From: Eric Brunner-Williams <brunner () nic-naa net>
Date: Fri, 01 Jun 2012 08:46:06 -0400

On 5/31/12 10:52 PM, John Levine wrote:
What will drive the price up is the lawsuits that come out of the
woodwork when they start trying to enforce their provisions. "What? I
have already printed my letterhead! What do you mean my busted DKIM
service is a problem?"
History suggests that the problem will be the opposite.  They will
find that the number of registrations is an order of magnitude less
than their worst case estimate (a problem that every domain added in
the past decade has had), and they will make the rules ever looser to
try to gather more registrations and appease their financial backers
until it's yet another meaningless generic TLD.

agree.

For concrete examples, see what happened to .AERO, .TRAVEL, .PRO, and

start with .biz as its re-purposing occurred first.

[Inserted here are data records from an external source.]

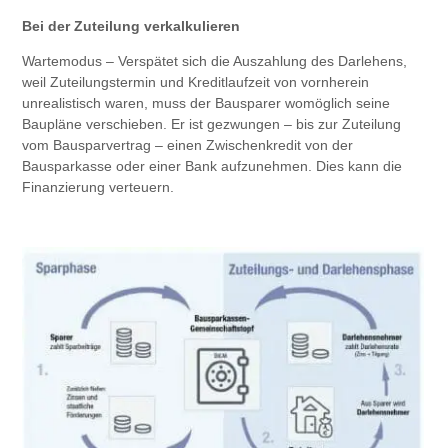
Bei der Zuteilung verkalkulieren
Wartemodus – Verspätet sich die Auszahlung des Darlehens,
weil Zuteilungs­termin und Kreditlaufzeit von vornhe­rein
unrealistisch waren, muss der ­Bausparer womöglich seine
Baupläne verschieben. Er ist gezwungen – bis zur Zuteilung
vom Bausparvertrag – einen Zwischenkredit von der
Bausparkasse oder einer Bank aufzunehmen. Dies kann die
Finanzierung verteuern.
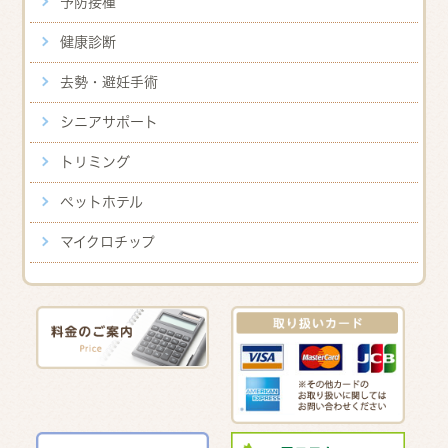
予防接種
健康診断
去勢・避妊手術
シニアサポート
トリミング
ペットホテル
マイクロチップ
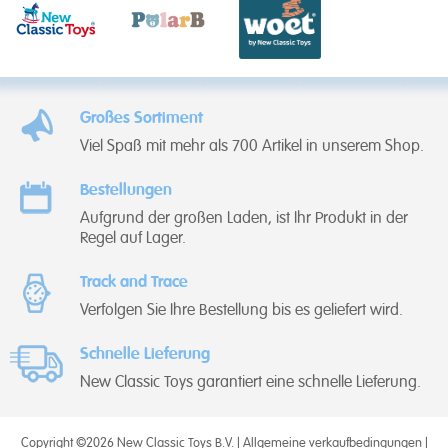
Großes Sortiment
Viel Spaß mit mehr als 700 Artikel in unserem Shop.
Bestellungen
Aufgrund der großen Laden, ist Ihr Produkt in der
Regel auf Lager.
Track and Trace
Verfolgen Sie Ihre Bestellung bis es geliefert wird.
Schnelle Lieferung
New Classic Toys garantiert eine schnelle Lieferung.
Copyright ©2026 New Classic Toys B.V. |
Allgemeine verkaufbedingungen
|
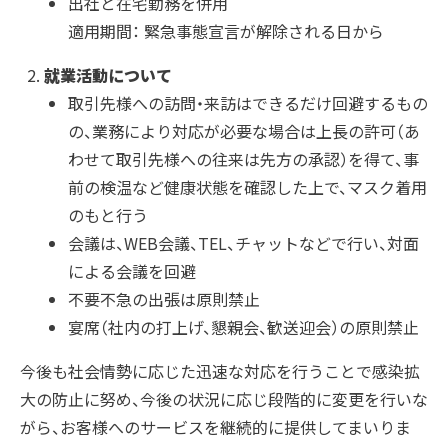
出社と在宅勤務を併用
適用期間： 緊急事態宣言が解除される日から
アクセス
就業活動について
取引先様への訪問・来訪はできるだけ回避するもの
沿革
の、業務により対応が必要な場合は上長の許可（あ
わせて取引先様への往来は先方の承認）を得て、事
コーポレートガバナンス
前の検温など健康状態を確認した上で、マスク着用
のもと行う
プラップジャパンの書籍
会議は、WEB会議、TEL、チャットなどで行い、対面
による会議を回避
受賞歴
不要不急の出張は原則禁止
宴席（社内の打上げ、懇親会、歓送迎会）の原則禁止
今後も社会情勢に応じた迅速な対応を行うことで感染拡
大の防止に努め、今後の状況に応じ段階的に変更を行いな
がら、お客様へのサービスを継続的に提供してまいりま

of course the race to the bottom of first regular SSL certificates,
and now green bar certificates.

What might be useful would be .BANK, with both security rules and
limited registrations to actual banks.  Identifying banks is
relatively* easy, since you can use the lists of entities that
national bank regulators regulate.

agree. proposed by core. opposed by aba.

R's,
John

* - I said relatively, not absolutely.

even within the financial services industry, useful taxonomies exist,
e.g., ethical banks, islamic banks, depositor owned cooperative banks,
... again, proposed by core. opposed by aba. and you _were_ on the
high security generic top-level domain working group where you pushed
for anti-spamdom and i for forms of "more secure banking".